**EXTRAIT DU TEXTE:**
========================
Portrait. Si le noble art enfante souvent de belles histoires, celle de Sid Ahmed Gharbi, Ruthénois d’adoption, en est à ses débuts. Mais elle semble promise à un bel avenir. À 23 ans, et à la force des gants, l’élève de Mohamed El Yaakoubi trace sa route.

Avant d’être celle des poings, la boxe est une histoire d’hommes. Celle de Sid Ahmed Gharbi s’inscrit dans cette noble tradition. Celle de ces personnages, parfois devenus des légendes, qui ont vu à travers leur sport un mode de vie, un épanouissement personnel. Ou bien, une «bouée de sauvetage», comme le répète à souhait le jeune homme. Comprenez «une école de la vie». Une autre que celle qui s’offrait à lui... «Avant, je mettais mon énergie du mauvais côté. Et sans la boxe, je ne sais pas où j’aurais atterri», explique-t-il. Il n’en dira pas plus, par peur de voir réapparaître le flot de clichés entourant la boxe depuis la nuit des temps. Seulement évoque-t-il son passage au centre d’éducation fermé de La Poujade, alors qu’il avait 17 ans.

Faire d'une passion un état d'esprit

À son arrivée, le Montpelliérain découvre Mohamed El Yaakoubi, éducateur au centre depuis des années. Mais également entraîneur de boxe anglaise. Entre les deux hommes, l’histoire de Mike Tyson et Cus d’Amato se rejoue. Le courant passe, les heures à la salle de boxe s’enchaînent. Sid Ahmed se reprend de passion pour un sport qu’il a découvert dès son plus jeune âge, en Algérie. Et trouve petit à petit un nouvel équilibre dans sa vie.

«J’ai commencé à vivre boxe. J’avais alors le devoir de ne pas salir ce sport en respectant ses valeurs. J’ai fait d’une passion un état d’esprit. J’ai commencé à comprendre l’autre, le respecter, ne plus avoir de haine envers lui. J’ai mûri. On ne peut prétendre être boxeur et ne pas respecter les personnes. J’ai enfin compris que si je me donnais les moyens, je pouvais réussir».
========================
**DONNÉES:**
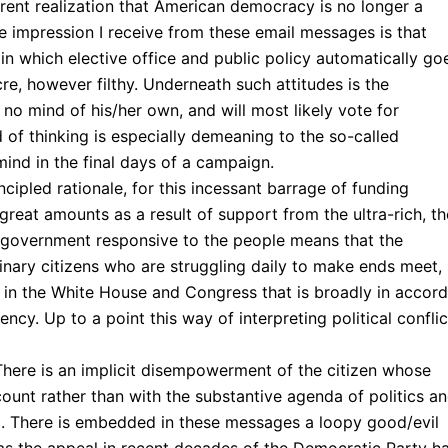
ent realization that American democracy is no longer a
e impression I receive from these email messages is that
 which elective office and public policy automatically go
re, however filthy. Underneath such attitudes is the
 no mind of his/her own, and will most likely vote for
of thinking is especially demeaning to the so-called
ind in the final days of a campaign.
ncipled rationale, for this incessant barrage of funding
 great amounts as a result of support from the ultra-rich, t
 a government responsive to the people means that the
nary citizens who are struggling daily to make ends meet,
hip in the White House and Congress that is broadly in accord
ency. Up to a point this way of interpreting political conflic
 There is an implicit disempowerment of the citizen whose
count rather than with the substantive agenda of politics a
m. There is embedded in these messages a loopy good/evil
========================
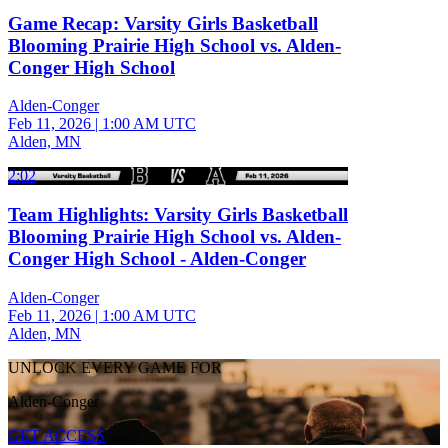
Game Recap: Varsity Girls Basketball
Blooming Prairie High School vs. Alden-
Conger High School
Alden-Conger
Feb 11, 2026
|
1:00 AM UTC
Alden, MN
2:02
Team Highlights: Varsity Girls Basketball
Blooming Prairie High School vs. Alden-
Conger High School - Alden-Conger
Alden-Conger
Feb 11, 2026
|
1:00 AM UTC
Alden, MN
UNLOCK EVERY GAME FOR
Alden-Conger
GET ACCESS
========================
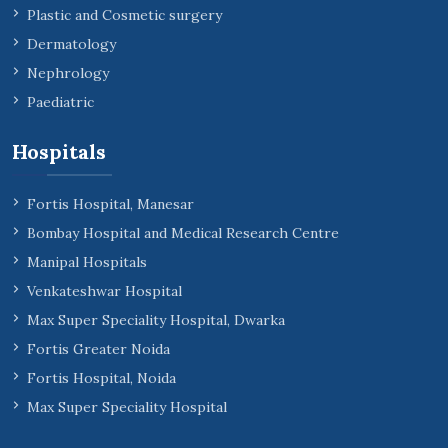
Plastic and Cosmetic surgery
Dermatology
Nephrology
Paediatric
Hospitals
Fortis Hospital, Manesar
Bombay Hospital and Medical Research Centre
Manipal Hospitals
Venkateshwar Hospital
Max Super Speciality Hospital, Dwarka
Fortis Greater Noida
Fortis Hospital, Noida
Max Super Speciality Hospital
========================
**À FAIRE:**
a: Résumez en deux phrases le portrait de Sid Ahmed Gharbi.
b: Recopiez à l'identique, dans le portrait de Sid Ahmed Gharbi, le passage qui s'ouvre sur les mots « Avant d’être celle » et se termine par « avait 17 ans. ».
Vous n'avez pas besoin des données pour travailler.

**CORRIGÉS:**
a: Sid Ahmed Gharbi, 23 ans, élève de Mohamed El Yaakoubi, voit dans la boxe une « bouée de sauvetage », lui qui mettait auparavant son énergie du mauvais côté et qui est passé à 17 ans par le centre d'éducation fermé de La Poujade. Là, il a rencontré Mohamed El Yaakoubi, éducateur et entraîneur de boxe anglaise, s'est repris de passion pour ce sport découvert enfant en Algérie et y a appris à respecter les autres et à mûrir.

b:
Avant d’être celle des poings, la boxe est une histoire d’hommes. Celle de Sid Ahmed Gharbi s’inscrit dans cette noble tradition. Celle de ces personnages, parfois devenus des légendes, qui ont vu à travers leur sport un mode de vie, un épanouissement personnel. Ou bien, une «bouée de sauvetage», comme le répète à souhait le jeune homme. Comprenez «une école de la vie». Une autre que celle qui s’offrait à lui... «Avant, je mettais mon énergie du mauvais côté. Et sans la boxe, je ne sais pas où j’aurais atterri», explique-t-il. Il n’en dira pas plus, par peur de voir réapparaître le flot de clichés entourant la boxe depuis la nuit des temps. Seulement évoque-t-il son passage au centre d’éducation fermé de La Poujade, alors qu’il avait 17 ans.